Although banks have a lending cap in the micro sector — they cannot charge more than the prime lending rate of 9.5 per cent for rural loans up to Rs 2 lakh — it is sheer volumes which make up for low interest rates charged.

“With about 350 million Indians living in poverty, and more than 100 million households with no access to credit, there seems to be a $30-billion market for this kind of lending,” said Nagesh Kumar, director-general of Research and Information System for developing countries.

It is a huge market, and bigger banks are finding that lending small amounts to creditworthy rural borrowers is lucrative as well as socially progressive.

Rate watch

Banks have also found a way around the cap by lending to micro-finance institutions (MFIs) and directly to self-help groups (SHGs) formed through village communities.

But, analysts said, what is dogging the business is the kind of margins that intermediaries (micro finance institutes) charge and get away with. Banks charge anything between 8-11 per cent to MFIs for loans, who in turn, could charge anywhere from 18 per cent to 24 per cent from its borrowers.

But even at these rates, borrowers lap up loans because it offers “hope to many poor people of improving their own situations through their own efforts”.

That marks it out from other anti-poverty policies, such as international aid and debt forgiveness, which are essentially top-down rather than bottom-up and have a decidedly mixed record.

Some analysts, however, term the high interest rate (18-30 per cent) imposed by the MFIs as exploitative.

They argue that raising interest rates too high could undermine the social and economic impact on poor clients.

“What they fail to understand is that most MFIs have lower business volumes. Therefore, their transaction costs are far higher than that of the formal banking channels,” said Udaia Kumar, who runs Share, a microfinance institute headquartered in Andhra Pradesh.

“Our loans cost about 21.5 per cent a year — not excessive, since the cost of funds is 11 per cent a year, the administration of a portfolio of more than 800,000 small loans in Andhra Pradesh is expensive, and not all loans are repaid,” he added.
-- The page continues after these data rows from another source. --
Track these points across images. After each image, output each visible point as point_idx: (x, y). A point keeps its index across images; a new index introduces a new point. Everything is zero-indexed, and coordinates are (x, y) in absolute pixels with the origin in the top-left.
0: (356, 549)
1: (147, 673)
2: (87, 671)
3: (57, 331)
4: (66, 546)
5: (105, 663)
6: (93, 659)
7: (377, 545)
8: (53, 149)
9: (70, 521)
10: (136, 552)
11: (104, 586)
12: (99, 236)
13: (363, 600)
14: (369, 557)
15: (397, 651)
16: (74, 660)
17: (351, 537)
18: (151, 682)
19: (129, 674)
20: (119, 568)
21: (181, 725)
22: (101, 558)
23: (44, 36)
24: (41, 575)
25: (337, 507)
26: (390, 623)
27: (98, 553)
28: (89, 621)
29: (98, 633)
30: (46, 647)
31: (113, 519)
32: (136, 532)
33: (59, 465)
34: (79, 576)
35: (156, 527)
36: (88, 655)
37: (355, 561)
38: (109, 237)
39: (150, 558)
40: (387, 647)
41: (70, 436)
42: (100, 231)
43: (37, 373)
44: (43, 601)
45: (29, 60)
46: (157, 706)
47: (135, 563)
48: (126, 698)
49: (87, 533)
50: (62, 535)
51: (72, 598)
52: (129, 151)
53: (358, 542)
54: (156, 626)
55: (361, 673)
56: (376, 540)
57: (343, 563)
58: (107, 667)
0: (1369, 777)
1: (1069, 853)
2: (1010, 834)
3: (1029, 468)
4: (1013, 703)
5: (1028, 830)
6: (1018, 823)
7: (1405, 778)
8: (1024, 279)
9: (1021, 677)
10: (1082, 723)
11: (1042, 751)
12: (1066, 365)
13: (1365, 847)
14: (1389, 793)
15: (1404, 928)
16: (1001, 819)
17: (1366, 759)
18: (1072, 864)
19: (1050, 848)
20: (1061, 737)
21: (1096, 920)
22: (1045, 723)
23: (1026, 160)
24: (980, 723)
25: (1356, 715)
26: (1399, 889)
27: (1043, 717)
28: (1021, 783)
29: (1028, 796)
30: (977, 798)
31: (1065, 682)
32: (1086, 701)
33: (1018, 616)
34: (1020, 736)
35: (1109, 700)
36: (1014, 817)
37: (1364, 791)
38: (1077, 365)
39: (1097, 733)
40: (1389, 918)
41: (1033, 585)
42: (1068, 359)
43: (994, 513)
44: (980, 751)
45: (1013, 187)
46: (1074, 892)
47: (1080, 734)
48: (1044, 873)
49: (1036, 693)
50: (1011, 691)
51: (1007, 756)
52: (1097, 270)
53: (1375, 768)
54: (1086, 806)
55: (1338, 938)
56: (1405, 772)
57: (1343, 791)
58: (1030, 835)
Recent news of a dozen women committing suicide in Andhra Pradesh because they were unable to repay the high interest charged for their micro loans has further aggravated the exploitative image of MFIs. In the wake of this current controversy, Share has decided to cut its rates by about 4 percentage points.

Spandana, one of the largest microlenders in India, has also decided to issue a few group loans at a much lower rate of 10 per cent a year compared with 15 per cent that they were charging earlier.

Vikram Akula, founder and chief executive officer of SKS Microfinance, said: “If the size of operations was scaled up and operating costs reduced, MFIs can achieve their objective of bringing down lending rates to as low as 10 per cent in three years.”

Already, MFIs have huge sums under their charge. Take Spandana, for example, which has seen its disbursements soar from Rs 3 crore in 1998 to Rs 300 crore in 2005. It has 8,00,000 customers.

Or take Cashpor, which saw its loan portfolio grow from Rs 26.3 lakh in March 1999 to Rs 50.8 crore in March 2006, even as its client base swelled from 2,500 to 1,24,000.

Priority area focus

Why is the commercial banking system so interested in this bottom-of-the-pyramid group which it had till now regarded as not worthy of attention?

“Simply because intense competition has taken credit lending in the urban market to a saturation point,” said B.D. Narang, former chairman of Oriental Bank of Commerce. What has added to the attraction is the government’s emphasis on microfinance as a priority area, he said.

ICICI Bank has signed up micro-finance institutions as intermediaries for micro lending. “Their key strength is not their ability to manage capital and assume risk, but their intricate knowledge of clients and the geography in which to operate,” said an ICICI Bank spokesperson.

The bank has formed more than 100 tie-ups with small-town lending specialists and has about 3.2 million low-income customers.

The bank’s rural asset base is worth around Rs 18,000 crore and is expected to grow further.

HDFC is also planning to walk on the same lines. It has created a microfinance unit with more than 100 employees to complete its aim of doubling its lending levels in rural India to Rs 100 crore.